週末の夕方、歯医者で治療を受けていた。昼間外で遊んでいたこともあって、まどろみのなかで横たわっていたのだが、ふとした瞬間に知覚のスイッチが入って、気持ちが悪くなった。
気持ちが悪いといっても、吐き気がするわけではない。息が苦しくなり、身体をよじらせたくなるような衝動に駆られるのだ。かといっていまは歯の治療中、むやみに動き回るわけにもいかない。
左手を挙げて治療を止めてもらおうとも思ったのだが、15秒くらいするとやや冷静になって、ひとまず身体の位置を少しずらしてみようと試みる。これくらいであれば治療に影響が出ることもない。そして深呼吸してみる。歯の治療を受けながら深呼吸をするというのもおかしな状況だなと心のなかで笑いながら、落ち着こうと心がける。

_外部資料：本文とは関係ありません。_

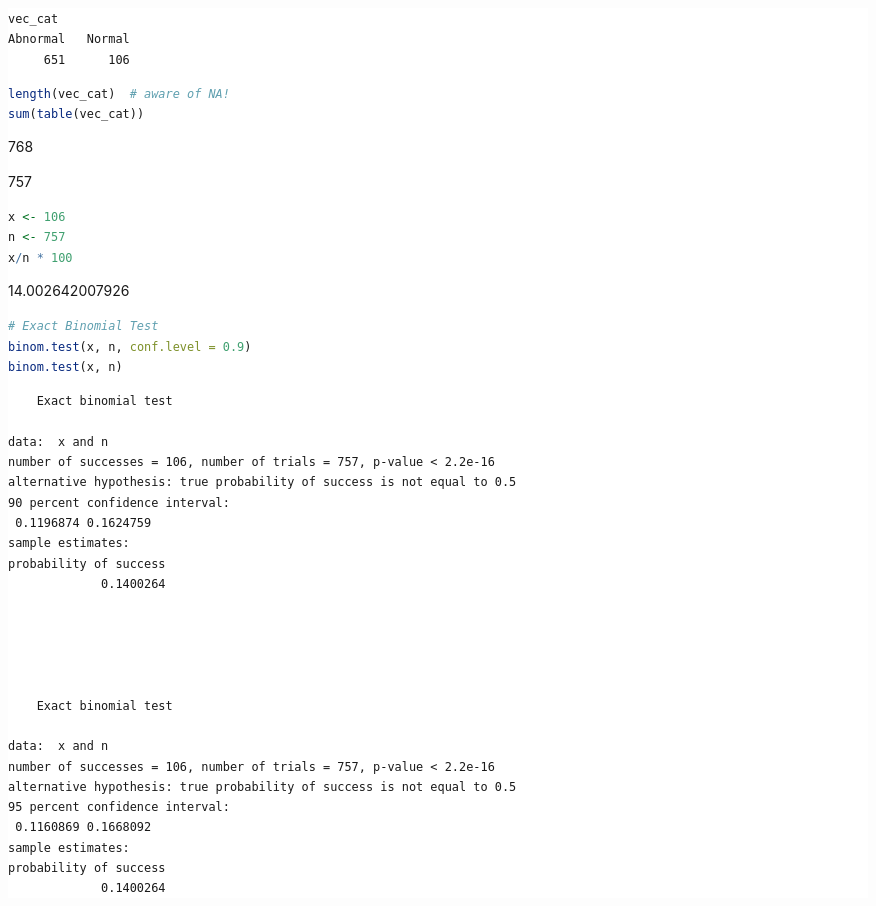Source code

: 


    vec_cat
    Abnormal   Normal 
         651      106 



```R
length(vec_cat)  # aware of NA!
sum(table(vec_cat))
```


768



757






```R
x <- 106
n <- 757
x/n * 100
```


14.002642007926



```R
# Exact Binomial Test
binom.test(x, n, conf.level = 0.9)
binom.test(x, n)
```


    
    	Exact binomial test
    
    data:  x and n
    number of successes = 106, number of trials = 757, p-value < 2.2e-16
    alternative hypothesis: true probability of success is not equal to 0.5
    90 percent confidence interval:
     0.1196874 0.1624759
    sample estimates:
    probability of success 
                 0.1400264 
    



    
    	Exact binomial test
    
    data:  x and n
    number of successes = 106, number of trials = 757, p-value < 2.2e-16
    alternative hypothesis: true probability of success is not equal to 0.5
    95 percent confidence interval:
     0.1160869 0.1668092
    sample estimates:
    probability of success 
                 0.1400264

ひとまずの落ち着きを得ると、原因はなんだろうかと考える。薬品の匂いがするからだろうか、それとも口に異物を突っ込まれているからだろうか。散髪のときにエプロンを首で留められたとき、飛行機に乗っているときに我に返って恐怖がこみあげてきたときに似ているような気もする。この第六感はなんだろうか。